The following conclusions can be drawn from the table above:

  • Perhaps the most competitive group is Group A.  Their is wide variation in the finishing positions given the quality of teams within the group, and Russia's edge in the SPI index is a very small 3%.  Similarly, Russia is tied with Greece at a 54% likelihood of advancing in the ECI.  Where one comes down on this group depends on whether or not Poland realizes a home pitch advantage.  The Soccernomics index clearly gives such an advantage to Poland, and the SPI gives a similar benefit.  If either of the two host nations is to realize such a benefit, it will likely be Poland given the quality of their team relative to Ukraine's.  Anything can happen in this wide open group, but I'm sticking with the numbers and saying it will be Russia and Poland who make it out of the group.
  • Group B has the starkest contrast in teams.  It's a toss up as to whether Germany or the Netherlands finishes in the top spot, but both the SPI and ECI have them dominating this group with at least 135 of the available 200 percentage points split between them.  The ECI has a more even split between Portugal and Denmark (35% to 31%), while the SPI has a wider split with Portugal at 49% and Denmark at 15% (the lowest chances of any club).  Germany and the Netherlands may be the surest bets for qualifying out of the group, but an upset by the Danes or Portugal can certainly make things fun and is not unlikely given the compressed format of the tournament.  Still, I am going with the Germans and the Dutch to make it out of the group.
  • Group C comes down to one sure thing (Spain, ECI = 79%, SPI = 89%) and a scrum for the one remaining spot.  No one seems to be giving Ireland a shot at the second spot (ECI = 28%, SPI = 25%).   The ECI favors Croatia for the final spot, while the SPI favors Italy. I am going to assume the distraction of the Italian match fixing scandal and the pluckiness of the Croatian team sees them through to the next round with Spain, who will be attempting to be the first European national team to win three major tournaments in a row.

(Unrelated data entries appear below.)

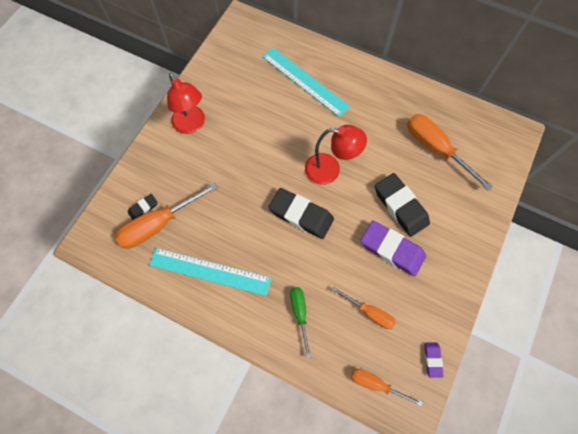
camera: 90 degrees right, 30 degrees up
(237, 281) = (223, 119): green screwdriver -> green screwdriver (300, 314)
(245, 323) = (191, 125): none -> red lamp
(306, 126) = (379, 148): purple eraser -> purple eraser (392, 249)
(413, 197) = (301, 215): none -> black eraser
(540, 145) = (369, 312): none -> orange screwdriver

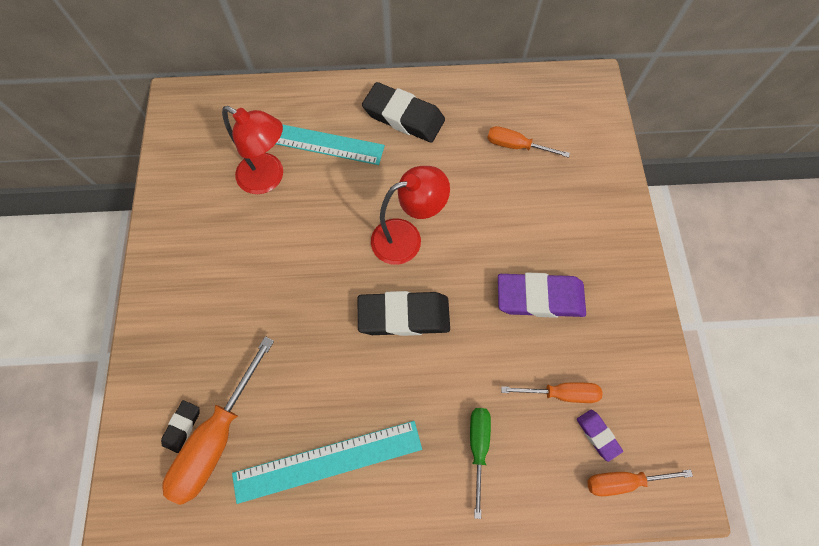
camera: 30 degrees left, 0 degrees up
(191, 125) = (188, 273): red lamp -> red lamp (269, 178)
(300, 314) = (478, 447): green screwdriver -> green screwdriver turned 45 degrees clockwise
(400, 206) = (517, 238): black eraser -> black eraser (404, 117)
(432, 359) = (666, 407): purple eraser -> purple eraser (597, 435)
(435, 149) = (516, 146): orange screwdriver -> orange screwdriver, size x0.59

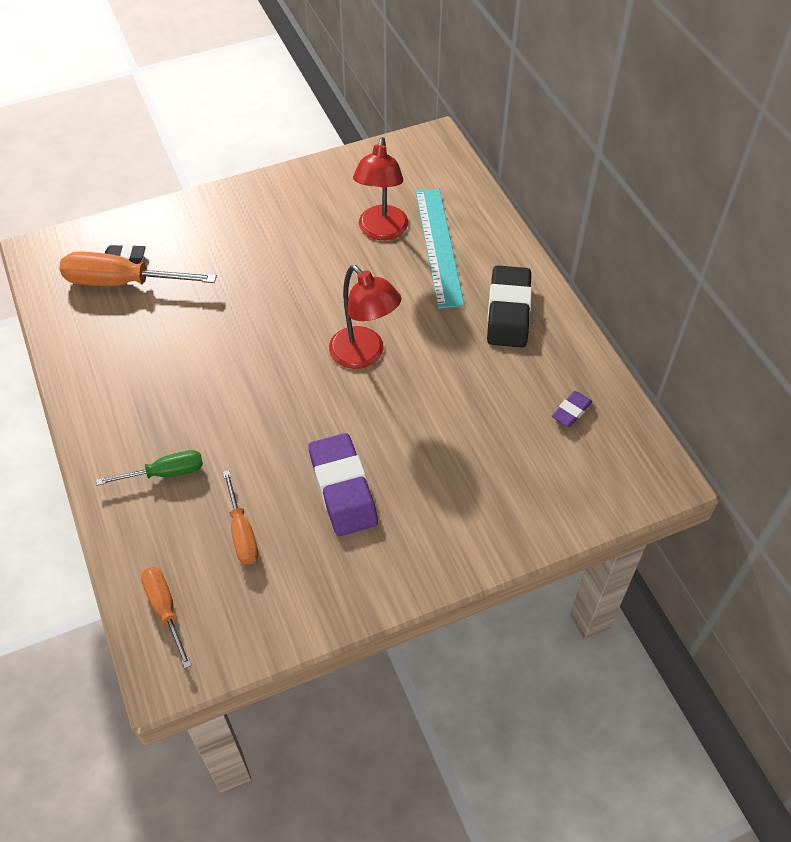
camera: 70 degrees right, 15 degrees down
(328, 461) = (122, 362): turquoise ruler -> none
(404, 315) = (278, 377): black eraser -> none
(516, 146) = (524, 421): orange screwdriver -> none
(597, 435) = (207, 576): purple eraser -> purple eraser (571, 411)

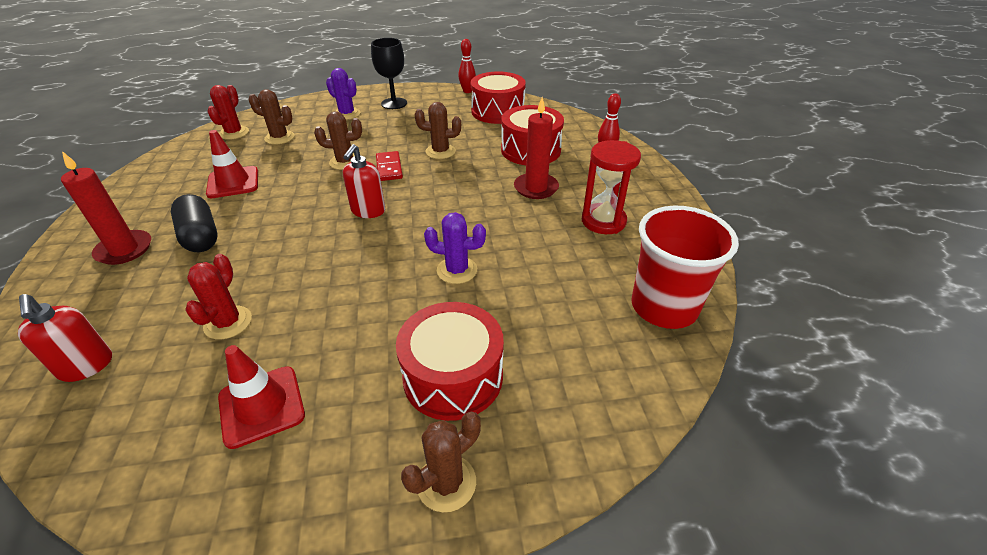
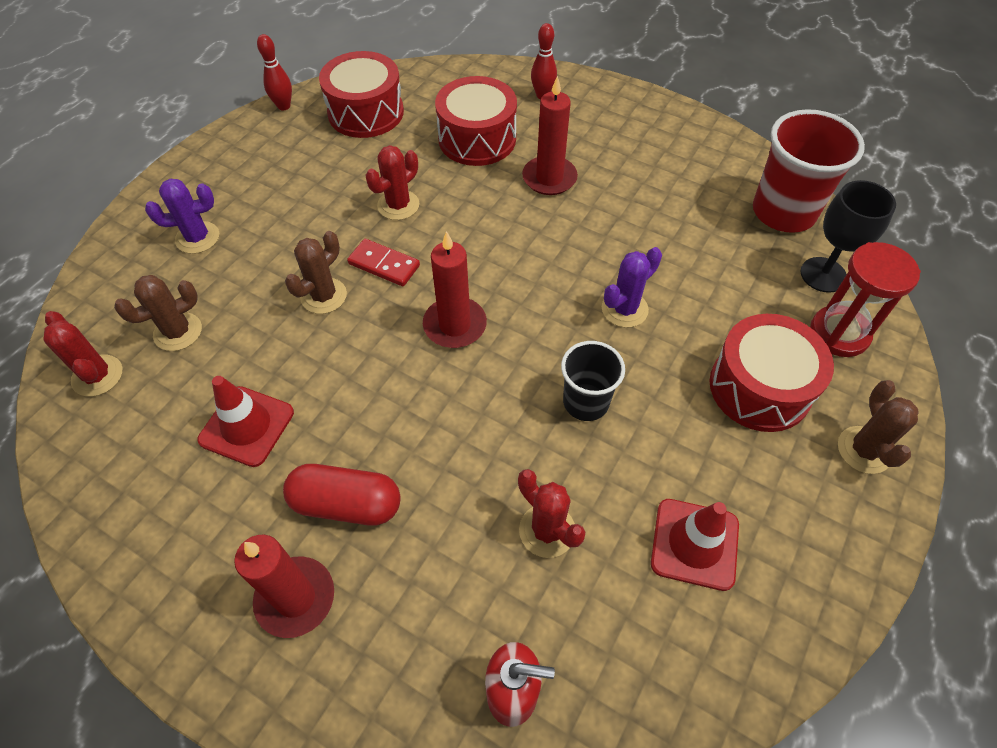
camera: 50 degrees left, 15 degrees up
(200, 236) = (346, 504): black capsule -> red capsule
(353, 290) = (586, 402): none -> black cup
(368, 211) = (455, 325): red soap dispenser -> red candle
(394, 103) = (228, 182): black goblet -> black goblet (823, 275)
(440, 151) = (398, 205): brown cactus -> red cactus
(603, 221) = (646, 170): red hourglass -> red hourglass (839, 333)

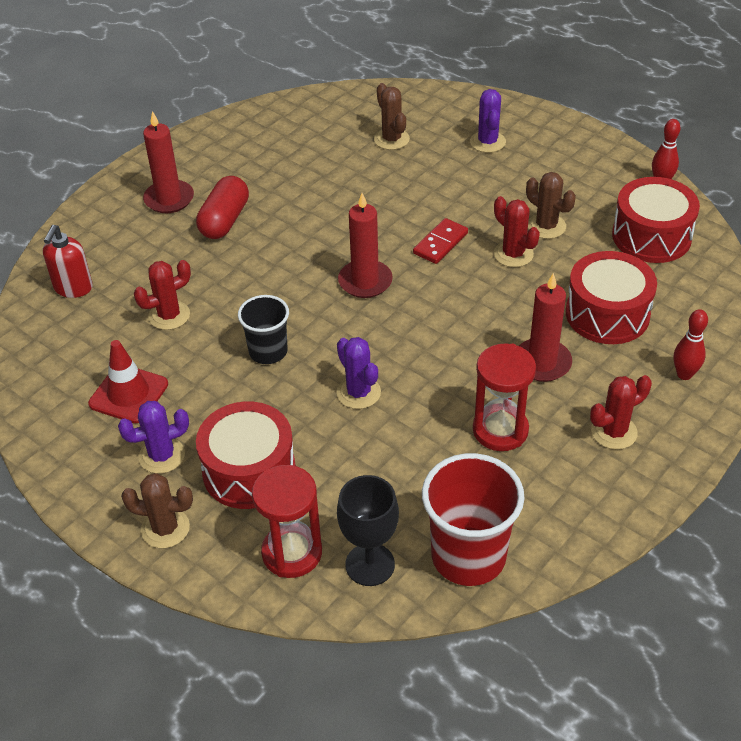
camera: 100 degrees right, 10 degrees down
(97, 376) = (361, 108): red cactus -> red cactus (614, 432)
(247, 426) = (300, 175): red traffic cone -> none
(323, 296) = (412, 209): brown cactus -> brown cactus (546, 226)
(639, 201) = (500, 430): none -> red hourglass
(773, 479) = (162, 456): none -> purple cactus

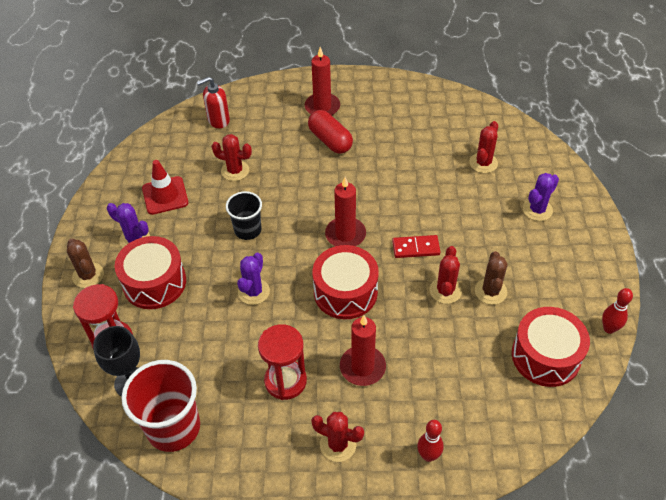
camera: 50 degrees right, 5 degrees up
(224, 220) = (330, 140): red capsule -> red capsule turned 75 degrees clockwise
(391, 139) = (483, 163): brown cactus -> red cactus
(607, 314) = (442, 376): red drum -> red drum (345, 292)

  • Finally, with all of the lowered expectations for England at this tournament, all of the models see them as an odds-on-favorite to qualify from the group.  The SPI has them at 71% likelihood for advancing, while the ECI has them at 57%.  The grouping in the ECI is much tighter than the SPI, with the Ukraine at 53%, Sweden at 47%, and France at 44%.  I personally think the ECI's ranking for the Ukraine is a bit high given their historical performance and even factoring in home pitch advantage (see Soccernomics table above).  Thus, it comes down to Sweden and France, who are separated by tenths of a per cent in the SPI index.  I'll go out on a limb and say Sweden gets through, with additional chaos in the French camp from a Euro disaster after a meltdown in World Cup 2010.
So those are what the numbers say about group play.  Luckily the numbers don't determine who wins - it's the 90 minutes of action on the pitch that does.  Enjoy the opening weekend of Euro 2012, no matter where you're viewing it.  Just keep these numbers in mind when evaluating the relative success of each national team when the dust settles on group play in a few weeks.